If you'll notice, the brand new Ford as well as others, now mounts their shocks on the outside of the frame rail, practically vertical. They are way more effective this way. I just mounted mine like that on my Zuk and it's way better.

Bigsexy
08-07-2010, 06:34 PM
mine are / \ and she flexes large... but then again she gets some wicked body roll haha

u jus mean when turning right.. If thats the case.. im not worried bout that..i just dont want it bouncing down the road when im drivin straight.. Body lean is the least of my worries right now lol

If i had a digital camera i would startd a lil build thread cause i just built a ton of shit today and torched off a bunch more stuff..

dh_4_ever
08-07-2010, 06:55 PM
idealy, for a more stable unit, you put the shocks as close to the tire as possible, and keep the top ends as far away as possible, if they are close (Say touching) the body will just roll and piviot on the shocks. when I trianglulated mine they really added to the roll (lots of flex tho) so just try to put them most outbound as possible (I put the shocks on my trailer outbound of the leafs and it doesnt have much flex, but boy it rides nice over bumps and doesnt push the jeep around or anything :D )

4skin
08-07-2010, 07:02 PM
130553this is how mine are mounted in my 4 runner
body roll yes these shocks were to stiff mounted stock just about right now
they are a stocklength shock get alot more travel out of them

Bigsexy
08-07-2010, 08:47 PM
thanks guys. i got'er all figured out now.. just a matter of testen'er out..
[cheers]

stylus
08-08-2010, 11:11 AM
stay away from /\!!

straight up and down.

4skin
08-09-2010, 02:21 AM
stay away from /\!!

straight up and down.
bet you failed geometry
shock arent mounted straight up and down on any oem car or 4x4
semi trucks are
a 6 inch travel shock only will move 3 in up 3 in down mounted straight

like you think it should be how do you sugest mounting a long travel shock
that is say 21 inches long fully compressed cut a hole in floor of box:confused0006:
or build mounts below diff housing
do some reseach before giving some one bad advise:ballsmack

stylus
08-09-2010, 05:49 AM
bet you failed geometry
shock arent mounted straight up and down on any oem car or 4x4
semi trucks are
a 6 inch travel shock only will move 3 in up 3 in down mounted straight

like you think it should be how do you sugest mounting a long travel shock
that is say 21 inches long fully compressed cut a hole in floor of box:confused0006:
or build mounts below diff housing
do some reseach before giving some one bad advise:ballsmack


coming from the guy who has his shocks mounted terribly..
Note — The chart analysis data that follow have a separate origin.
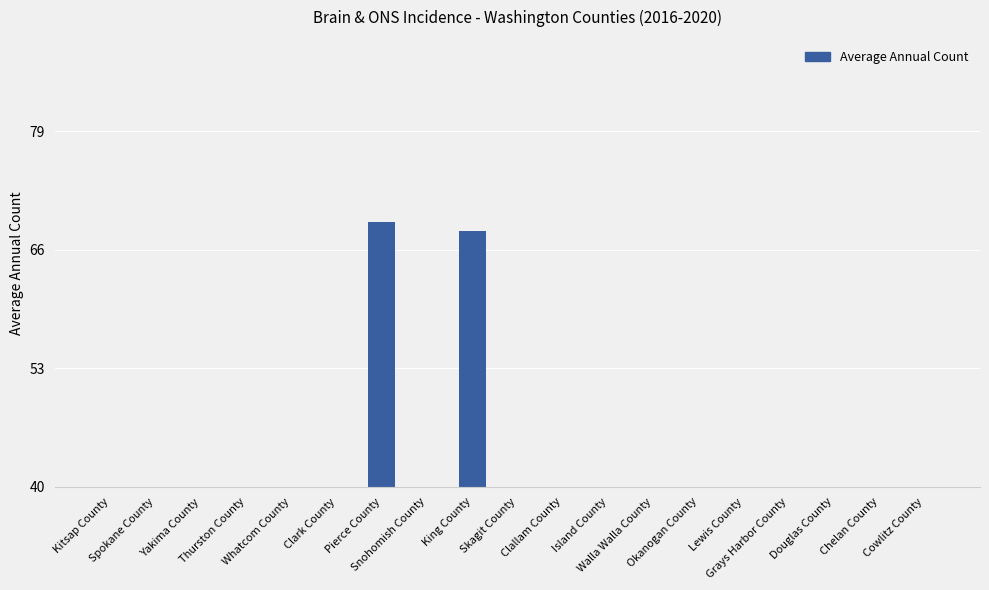

Rank the categories by value from highest to lowest.

Pierce County, King County, Clark County, Spokane County, Snohomish County, Kitsap County, Whatcom County, Yakima County, Skagit County, Island County, Clallam County, Thurston County, Lewis County, Grays Harbor County, Walla Walla County, Chelan County, Okanogan County, Douglas County, Cowlitz County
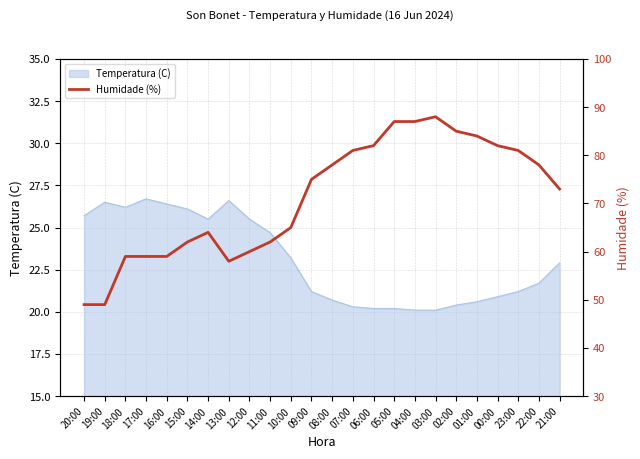

True or false: Temperatura (C) has a value of 15.3 at 14:00.

False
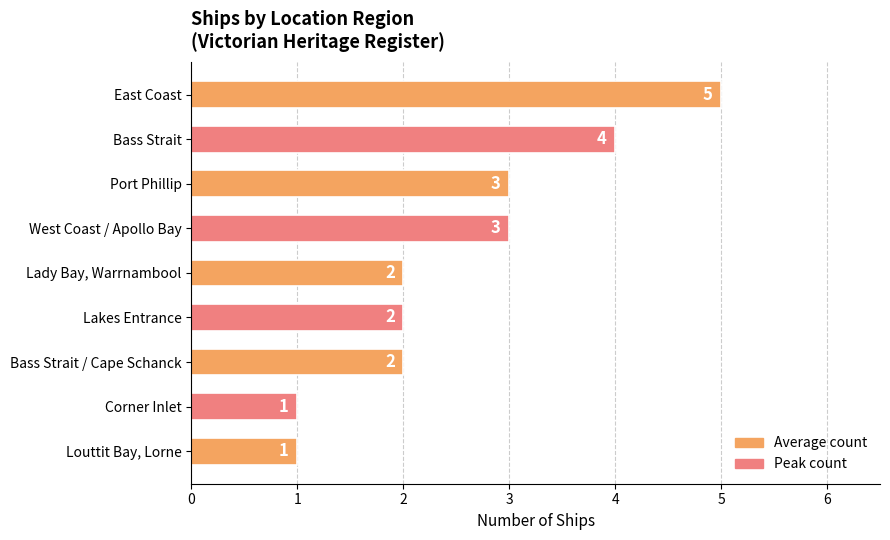

What is the maximum value shown in the chart?

5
yes cut a hole in the floor... unless you want to topple yourself over, limit your suspension, and in time wreck your shocks.

and yes shocks are monted up and down on an oem car, my 2003 diesel has its shocks up and down stock. WOW!

maybe i can find some old pictures of me and my buddys toy, both had the/\ goin on, changed to up and down, and it sure makes a difference.

pirate4x4 has lots of articles on this..

cruiser45
08-09-2010, 08:24 AM
outboard and and up and down, 4-6 inches uptravel and the rest is for DROOP

'Balmer
08-09-2010, 10:50 AM
I'm pretty sure that those who are saying to mount your shocks "straight up and down" are not meaning literally vertically. More likey what they are saying is that the shocks shouldn't be leaned in towards the center of the axle, but rather mounted relatively close to the frame rails. This doesn't mean that the shocks aren't at a bit of an angle leaning towards the front or the back of the vehicle... or one each way (as we see on many stock trucks). Generally this is where the extra travel, that 4Skin is reffering to, comes from.
Yes mounting the shocks leaning in towards the center of the axle will reduce the effectiveness of your shocks and allow more body roll. In my opinion, this doesn't mean it should never be done; they're just factors to consider. Each vehicle/suspension set up will react slightly differently, it doesn't hurt to do a bit of trial and error as long as you create a crosmember or something so that you can adjust you top mounts from and re-weld them easily.

dirka dave
08-09-2010, 11:21 AM
Looks like you are missing a nut on the LHS shock. :dontknow:


http://www.funinbc.com/forum/attachment.php?attachmentid=130553&d=1281232768

stylus
08-09-2010, 02:05 PM
I'm pretty sure that those who are saying to mount your shocks "straight up and down" are not meaning literally vertically. More likey what they are saying is that the shocks shouldn't be leaned in towards the center of the axle, but rather mounted relatively close to the frame rails. This doesn't mean that the shocks aren't at a bit of an angle leaning towards the front or the back of the vehicle... or one each way (as we see on many stock trucks). Generally this is where the extra travel, that 4Skin is reffering to, comes from.
Yes mounting the shocks leaning in towards the center of the axle will reduce the effectiveness of your shocks and allow more body roll. In my opinion, this doesn't mean it should never be done; they're just factors to consider. Each vehicle/suspension set up will react slightly differently, it doesn't hurt to do a bit of trial and error as long as you create a crosmember or something so that you can adjust you top mounts from and re-weld them easily.


actually pretty much do mean vertically, no more then 30degrees is the rule.

stylus
08-09-2010, 02:10 PM
not the best pic of our shock mounts, but its the only one that shows them.

http://sphotos.ak.fbcdn.net/hphotos-ak-snc3/hs511.snc3/26856_10150166390960401_523470400_11378864_3558283 _n.jpg

RCCruiser
08-09-2010, 02:30 PM
actually pretty much do mean vertically,.
I agree. The most vertical the better. The only reason the shocks get angled is to increase travel for a shorter shock. But in doing this, you reduce it's effectiveness. And angling them forward or back does exactly the same as angling them inwards. Both not the best way to do it.

If you want 'perfect', you'll mount them 100% vertical.

If you want 'it'll do', you'll mount them at an angle.

'Balmer
08-09-2010, 02:32 PM
actually pretty much do mean vertically, no more then 30degrees is the rule.

30 degrees is a hell of a long way from vertical...

Zibi
08-09-2010, 02:55 PM
30 degrees is a hell of a long way from vertical...

I think he means 30 degrees from vertical, so a 60 degree angle from the axle tube

dh_4_ever
08-09-2010, 04:12 PM
the ideal shock mount for good stability is as wide as possible (up against the tire) and in the stroke of the suspention. so on a leaf sprung axle, the top should be pointed to the shackle slightly, so as its always taking the load direclty inline, as the axle is loaded. but like 4skin said, you wont be able to get enough shock travel. so compromise. I use disconnect swaybars to control what my shocks dont anymore (I do alot of highway driving and towing with the jeep as well)

'Balmer
08-09-2010, 05:38 PM
I think he means 30 degrees from vertical, so a 60 degree angle from the axle tube

Ya, I got that...

and 30 degrees is a hell of a long way from vertical.